Sometimes all you need is the basic resource stats Node core exposes. But really you'd like it as a JSON endpoint. And maybe you want to be able to check that your database connection is healthy or count the number of requests you're getting. Just a few simple things, exposed as a REST endpoint.

getting started

Install it with NPM.

> npm install --save simple-stats-server

The easiest way to use the server is to mount the connect/express-style middleware:

sss = require 'simple-stats-server'
stats = sss()
 
express = require 'express'
app = express()
 
# serve the REST API from the /stats path 
app.use '/stats'stats
 
app.listen 3000

Now visit the stats endpoint.

> curl localhost:3000/stats
 
{"cpu":[0.32],"memory":{"system...

Add some route counters and system checks.

# mount early 
app.use stats.count 'requests'
app.use '/api'stats.count 'api calls'
 
stats.check 'database connection'(cb) ->
  db.checkConnection (err, isUp) ->
    cb not err and isUp

documentation

REST api

The simple stats server REST API is simple. The only method supported is GET. Get the URL / to retrieve the entire data structure, or drill down by appending keys as path levels. For instance, to get the current process uptime, get /uptime/process.

The data structure looks something like this:

{
  "check": {
    "ping": true
  },
  "count": {
    "stats": 3
  },
  "memory": {
    "system": 0.3156597199226417,
    "process": 0.0033391192918849236,
    "heap": 0.5583788927673652
  },
  "uptime": {
    "system": 174728.443475012,
    "process": 17.979023792984663
  },
  "versions": {
    "http_parser": "1.0",
    "node": "0.10.15",
    "v8": "3.14.5.9",
    "ares": "1.10.0",
    "uv": "0.10.13",
    "zlib": "1.2.8",
    "modules": "11",
    "openssl": "1.0.1e",
    "stats": "0.0.1"
  },
  "cpu": {
    "1s": [ 0.02, 0.04, 0.02, 0.02 ],
    "5s": [ 0.02, 0.01, 0.02, 0.01 ],
    "15s": [ 0.01, 0.02, 0.01, 0.05 ],
    "1m": [ 0.04, 0.03, 0.03, 0.03 ]
  }
}

Server api

sss()

The return value of the exported function is a simple-stats-server. It acts as connect/express style middleware, so just mount it directly in your app. In express style, mount it at a subdirectory:

sss = require 'simple-server-stats'
stats = sss()
app.use '/stats'stats

stats.check(name, predicate)

Add a status check to the stats server. The name is used for the JSON representation as well as the URL. Spaces are replaced with dashes and the whole thing is downcased. The function predicate determines the current status. It can be written in one of two forms, synchronous, which is nullary -> Boolean, and asynchronous, which is unary (cb) ->. The latter form callsback with a truthy or falsy value, where the former returns it.

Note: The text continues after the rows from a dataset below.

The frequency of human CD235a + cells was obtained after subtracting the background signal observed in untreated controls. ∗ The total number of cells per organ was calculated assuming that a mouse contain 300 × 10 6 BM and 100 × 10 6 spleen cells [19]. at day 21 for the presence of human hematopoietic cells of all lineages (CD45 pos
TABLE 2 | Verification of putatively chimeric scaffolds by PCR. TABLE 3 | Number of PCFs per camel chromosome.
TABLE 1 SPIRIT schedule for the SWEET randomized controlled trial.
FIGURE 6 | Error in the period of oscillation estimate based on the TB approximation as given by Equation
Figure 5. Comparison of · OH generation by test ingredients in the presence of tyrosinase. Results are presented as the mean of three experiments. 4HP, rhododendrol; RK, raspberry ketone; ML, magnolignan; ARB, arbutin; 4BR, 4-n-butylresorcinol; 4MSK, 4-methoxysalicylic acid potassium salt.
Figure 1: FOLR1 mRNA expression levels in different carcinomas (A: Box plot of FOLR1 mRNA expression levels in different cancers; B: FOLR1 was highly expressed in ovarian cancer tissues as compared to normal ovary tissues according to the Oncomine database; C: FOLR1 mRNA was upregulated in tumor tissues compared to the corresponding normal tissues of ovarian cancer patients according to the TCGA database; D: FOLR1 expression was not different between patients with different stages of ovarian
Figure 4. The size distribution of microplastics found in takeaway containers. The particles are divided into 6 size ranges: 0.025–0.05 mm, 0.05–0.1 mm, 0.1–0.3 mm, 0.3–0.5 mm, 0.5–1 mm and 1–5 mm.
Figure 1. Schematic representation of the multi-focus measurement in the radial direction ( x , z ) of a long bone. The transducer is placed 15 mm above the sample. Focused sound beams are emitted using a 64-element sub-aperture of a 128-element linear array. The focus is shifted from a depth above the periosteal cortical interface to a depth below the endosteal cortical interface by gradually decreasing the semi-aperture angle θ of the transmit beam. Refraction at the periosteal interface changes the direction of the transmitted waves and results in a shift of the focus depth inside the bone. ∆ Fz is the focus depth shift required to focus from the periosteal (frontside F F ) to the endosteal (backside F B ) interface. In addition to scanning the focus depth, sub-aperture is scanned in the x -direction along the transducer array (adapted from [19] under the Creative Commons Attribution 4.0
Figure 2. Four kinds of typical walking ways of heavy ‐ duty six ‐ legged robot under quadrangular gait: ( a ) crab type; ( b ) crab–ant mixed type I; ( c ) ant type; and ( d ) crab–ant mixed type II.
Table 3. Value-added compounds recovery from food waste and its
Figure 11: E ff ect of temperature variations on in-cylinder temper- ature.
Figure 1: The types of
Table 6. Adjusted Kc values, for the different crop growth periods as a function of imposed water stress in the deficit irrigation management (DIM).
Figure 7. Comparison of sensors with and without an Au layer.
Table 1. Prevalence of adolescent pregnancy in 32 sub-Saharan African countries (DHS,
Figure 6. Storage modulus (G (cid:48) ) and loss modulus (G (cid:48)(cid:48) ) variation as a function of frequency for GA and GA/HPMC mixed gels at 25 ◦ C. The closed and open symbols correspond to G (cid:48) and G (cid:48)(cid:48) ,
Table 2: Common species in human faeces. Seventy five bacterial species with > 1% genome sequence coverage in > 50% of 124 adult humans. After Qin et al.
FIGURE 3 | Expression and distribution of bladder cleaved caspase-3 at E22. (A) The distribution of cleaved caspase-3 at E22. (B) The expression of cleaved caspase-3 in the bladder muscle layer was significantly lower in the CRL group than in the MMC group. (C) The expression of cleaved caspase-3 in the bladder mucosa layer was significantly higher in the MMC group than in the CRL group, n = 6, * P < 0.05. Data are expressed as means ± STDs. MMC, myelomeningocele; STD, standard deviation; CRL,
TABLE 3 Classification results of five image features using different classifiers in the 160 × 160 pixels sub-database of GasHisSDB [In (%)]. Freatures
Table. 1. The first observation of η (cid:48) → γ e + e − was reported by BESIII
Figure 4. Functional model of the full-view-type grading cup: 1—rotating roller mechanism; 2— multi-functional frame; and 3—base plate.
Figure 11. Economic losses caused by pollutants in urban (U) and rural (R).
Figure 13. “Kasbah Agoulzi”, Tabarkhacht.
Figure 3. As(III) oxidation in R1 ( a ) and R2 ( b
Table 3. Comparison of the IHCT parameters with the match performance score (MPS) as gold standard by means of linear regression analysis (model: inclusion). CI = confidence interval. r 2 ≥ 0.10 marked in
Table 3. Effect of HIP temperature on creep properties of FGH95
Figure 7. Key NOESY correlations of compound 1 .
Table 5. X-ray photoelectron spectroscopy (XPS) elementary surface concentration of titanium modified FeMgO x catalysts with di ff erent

# a basic alive check (this is what ping is) 
stats.check 'alive'-> yes
 
# check the status of the database connection 
stats.check 'database'(cb) ->
  myDatabase.checkConnection (error, isAlive) ->
    cb not error and isAlive

stats.count(name)

Creates a simple counter and returns it. The name is treated the same as in check above, downcased and space-to-dashed. The returned counter has the signature (req, res, next) ->, and will call next if it's a function, so the counter can be used directly as middleware. You can also use the counter anywhere else in your application that you'd like to count events.

# mount this early to count all requests 
app.use stats.count 'requests'
 
# create a custom event counter 
recordEvent = stats.count 'custom event'
recordEvent()
recordEvent()
recordEvent()

stats.get(path, cb)

If you don't have an express application to mount the middleware, you can use the get method to write your own middleware appropriate to your server setup. Call this method to get the JSON for the REST api. path should be the relative path for the stats server (the root / will return the whole structure). The function cb should have the signature (err, result) ->. If the path doesn't match anything, err is 404.

stats.end()

The server will set up an interval timer to poll the cpu. Use this method to cancel that timer when shutting down the server.